Do You Know the Difference Between These Adherence Measures?

There are a number of direct and indirect ways to measure medication adherence. Some of the most common indirect measures use the patient refill record.

Using the refill record may be the most appropriate method for a pharmacy that needs to report on patient adherence to a particular drug, or a health plan that wants to measure the adherence of its patient population. Fortunately, both entities have access to prescription claims.

While basing adherence on a patient’s refill history doesn’t account for taking the medication the correct way, it is an objective and relatively easy process compared with other methods such as pill counts and questionnaires. The key variables needed from each claim are the drug name, date filled, and days’ supply. Using this information can determine a patient or population’s medication possession ratio (MPR) and proportion of days covered (PDC).

MPR and PDC are the most common measures of medication adherence using refill records. They are usually reported as percentages of the time when a patient has medication available.

MPR is the sum of the days' supply for all fills of a given drug in a particular time period, divided by the number of days in the time period (Figure 1).

Figure 1. MPR Calculation

This is a relatively simple calculation, but it has its faults. For instance, MPR can overestimate adherence, and in many cases, it does.

Patients who routinely refill their medications early will have an inflated MPR, as the numerator in this equation will be larger than the denominator. Also, the exact formulas used to calculate MPR vary from source to source.

For example, when reporting a population’s MPR, some entities will “cap” individual adherence at 100%. Among entities that do not cap MPRs, the population average will be falsely elevated.

PDC is a newer, more conservative measure of refill record-based adherence.
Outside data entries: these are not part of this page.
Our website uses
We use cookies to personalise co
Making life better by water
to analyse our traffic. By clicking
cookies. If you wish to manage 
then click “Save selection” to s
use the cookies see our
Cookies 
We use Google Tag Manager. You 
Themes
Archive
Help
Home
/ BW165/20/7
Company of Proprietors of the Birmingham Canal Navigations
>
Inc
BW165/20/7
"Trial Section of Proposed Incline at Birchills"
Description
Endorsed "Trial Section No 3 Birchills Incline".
The formula is similar to MPR, but instead of simply adding the days' supplied in a given period, the PDC considers the days that are “covered” (Figure 2).

Figure 2. PDC Calculation

This is a subtle, yet important difference from MPR.

In the MPR calculation, a patient who refills a medication 7 days prior to running out of it will have overlapping days' supplied, which would elevate MPR. But PDC makes an adjustment.

Think of each prescription as an “array” of days' supplied. Before the numbers are crunched for PDC, overlapping arrays are moved forward to the first day that the patient would not have medication from the previous dispensing (previous array). Moving these arrays forward provides a true picture of the days on which a patient is “covered” with medication, rather than a simple summation of all days supplied with MPR. By using days covered, it is impossible to calculate a PDC greater than 100%.

PDC is also better suited for medication regimens, such as antiretroviral therapy for HIV or multiple medications for diabetes. For such regimens, MPR would be calculated by finding the average of the MPRs for each drug for a given patient.

The flaw of this approach is that high-MPR medications can offset poor-MPR medications and lead to an acceptable average for the entire regimen. But the intent of a prescribed regimen is for the patient to be adherent to all medications.

PDC doesn’t simply average the PDC for individual drugs; instead, it considers the days within a particular period when a patient is covered for all medications in a regimen. In other words, for a 3-drug regimen, a day is only considered "covered" when all 3 medications are available to the patient.

Although MPR is more commonly used, PDC is becoming the preferred adherence measurement because of its advantages. The Pharmacy Quality Alliance has endorsed PDC as its recommended measure of adherence, and the US Centers for Medicare and Medicaid Services has incorporated it into its plan ratings. Accrediting bodies such as URAC are even beginning to require PDC in the annual reports of accredited organizations.

Still, there is no real consensus on the optimal level of adherence. In some cases, researchers have concluded that 80% is acceptable in many disease states. However, there are others in which even greater levels of adherence are required to avoid negative outcomes.

For instance, some studies involving HIV medications have found that an adherence level of 95% is required to avoid the risk of drug resistance. To assess adherence among a patient population, simply calculating the average adherence level of the population is simple to do, but a good-looking average can exist even when a significant number of patients have very poor adherence. To correct for this, another method is to predefine an acceptable level of adherence for the population and then measure the percentage of patients who meet or exceed this level.

Some words of caution for those using refill history to measure adherence:

• All of the patient’s fill records for the assessed drug or regimen are necessary. Otherwise, it may appear as though a patient is not consistently filling their prescriptions, and consequently, the MPR or PDC will be reduced.
• Entering the incorrect days’ supplied and other human errors can result in inaccurate results.
• The results can be overstated due to early dose titrations and patients refilling early. Conversely, for patients who are new to therapy, the fill date for the first dispensing can be much earlier than the actual first dose. This might occur because the patient is awaiting administration training from the doctor or tapering off of another medication, which can lead to a later-than-expected first refill and decrease the calculated MPR or PDC.

Despite the challenges and disadvantages of MPR and PDC, these measures continue to be commonly used to gauge patient and population adherence. Because of the advantages of PDC, the use of MPR will dwindle over the next several years. At the same time, the use of technology to more directly measure adherence will increase, giving pharmacists and the health care industry a look beyond refill behavior and into dose-by-dose adherence.